What you need to do:
a. Echo the signing thread word for word, from "## Retlaw (Dec" to "you retard ??".
b. Name each distinct user who posts in the signing thread, once apiece, in order of first appearance.

Passage to read:
□ □ □ □

# Signing



## lineman661 (Dec 30, 2010)

Just a question I'll try not to piss anyone off by asking it, it seems I ask wrong damn questions every time, isn't signing for a package unsafe?


----------



## SFW (Dec 30, 2010)

This should explain things






YouTube Video


----------



## lineman661 (Dec 30, 2010)

Lol.  Just keep hearing from friends not to butt all the feed back I read sais it's all good


----------



## Retlaw (Dec 30, 2010)

lineman661 said:


> Just a question I'll try not to piss anyone off by asking it, it seems I ask wrong damn questions every time, isn't signing for a package unsafe?


  Holy shit bro.. Seriously are you one of Jerry's kids you retard ??


----------



## lineman661 (Dec 30, 2010)

I'm thinkig so just new to it


----------



## GMO (Dec 30, 2010)

□ □ □ □

[Stored data entries]
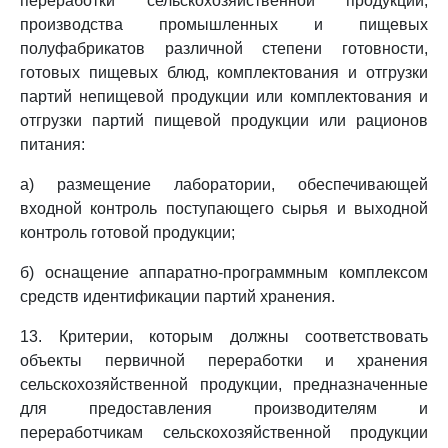
переработки сельскохозяйственной продукции,
производства промышленных и пищевых
полуфабрикатов различной степени готовности,
готовых пищевых блюд, комплектования и отгрузки
партий непищевой продукции или комплектования и
отгрузки партий пищевой продукции или рационов
питания:
а) размещение лаборатории, обеспечивающей
входной контроль поступающего сырья и выходной
контроль готовой продукции;
б) оснащение аппаратно-программным комплексом
средств идентификации партий хранения.
13. Критерии, которым должны соответствовать
объекты первичной переработки и хранения
сельскохозяйственной продукции, предназначенные
для предоставления производителям и
переработчикам сельскохозяйственной продукции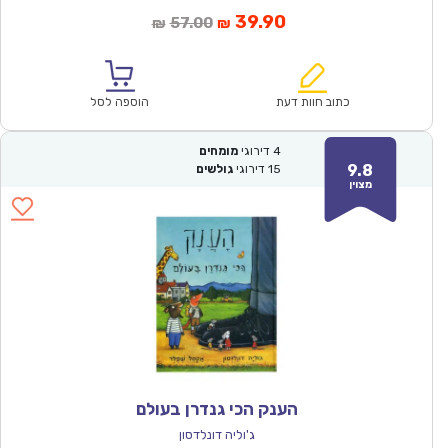
המחיר
המחיר
39.90
57.00
₪
₪
הנוכחי
המקורי
הוא:
היה:
₪57.00.
₪39.90.
כתוב חוות דעת
הוספה לסל
4
דירוגי
מומחים
9.8
15
דירוגי
גולשים
מצוין
הענק הכי גנדרן בעולם
ג'וליה דונלדסון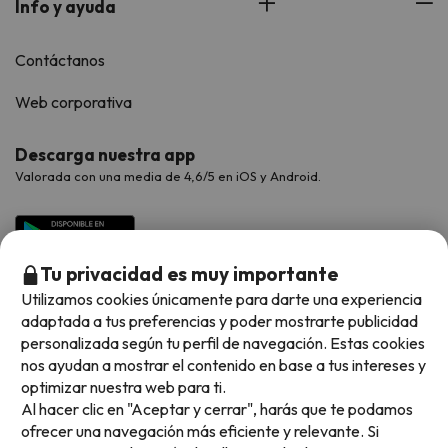
Info y ayuda
Contáctanos
Web corporativa
Descarga nuestra app
Valorada con una media de 4,6/5 en iOS y Android.
Tu privacidad es muy importante
Utilizamos cookies únicamente para darte una experiencia
adaptada a tus preferencias y poder mostrarte publicidad
personalizada según tu perfil de navegación. Estas cookies
nos ayudan a mostrar el contenido en base a tus intereses y
optimizar nuestra web para ti.
Métodos de pago disponibles
Al hacer clic en "Aceptar y cerrar", harás que te podamos
ofrecer una navegación más eficiente y relevante. Si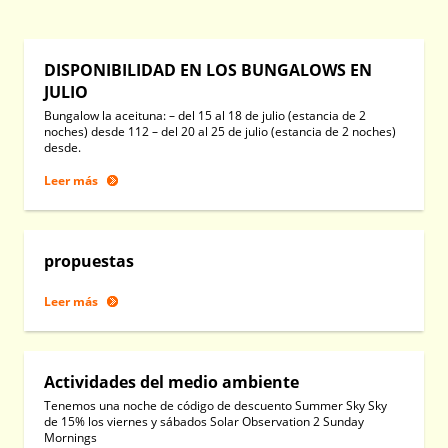
DISPONIBILIDAD EN LOS BUNGALOWS EN
JULIO
Bungalow la aceituna: – del 15 al 18 de julio (estancia de 2
noches) desde 112 – del 20 al 25 de julio (estancia de 2 noches)
desde.
Leer más
propuestas
Leer más
Actividades del medio ambiente
Tenemos una noche de código de descuento Summer Sky Sky
de 15% los viernes y sábados Solar Observation 2 Sunday
Mornings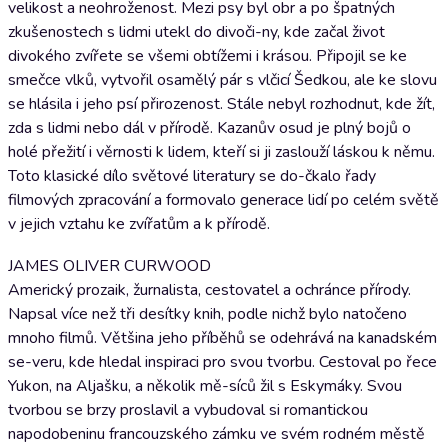
velikost a neohroženost. Mezi psy byl obr a po špatných
zkušenostech s lidmi utekl do divoči-ny, kde začal život
divokého zvířete se všemi obtížemi i krásou. Připojil se ke
smečce vlků, vytvořil osamělý pár s vlčicí Šedkou, ale ke slovu
se hlásila i jeho psí přirozenost. Stále nebyl rozhodnut, kde žít,
zda s lidmi nebo dál v přírodě. Kazanův osud je plný bojů o
holé přežití i věrnosti k lidem, kteří si ji zaslouží láskou k němu.
Toto klasické dílo světové literatury se do-čkalo řady
filmových zpracování a formovalo generace lidí po celém světě
v jejich vztahu ke zvířatům a k přírodě.
JAMES OLIVER CURWOOD
Americký prozaik, žurnalista, cestovatel a ochránce přírody.
Napsal více než tři desítky knih, podle nichž bylo natočeno
mnoho filmů. Většina jeho příběhů se odehrává na kanadském
se-veru, kde hledal inspiraci pro svou tvorbu. Cestoval po řece
Yukon, na Aljašku, a několik mě-síců žil s Eskymáky. Svou
tvorbou se brzy proslavil a vybudoval si romantickou
napodobeninu francouzského zámku ve svém rodném městě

□ □ □ □

Solutions per task:
a.
## Retlaw (Dec 30, 2010)

lineman661 said:


> Just a question I'll try not to piss anyone off by asking it, it seems I ask wrong damn questions every time, isn't signing for a package unsafe?


  Holy shit bro.. Seriously are you one of Jerry's kids you retard ??

b. lineman661, SFW, Retlaw, GMO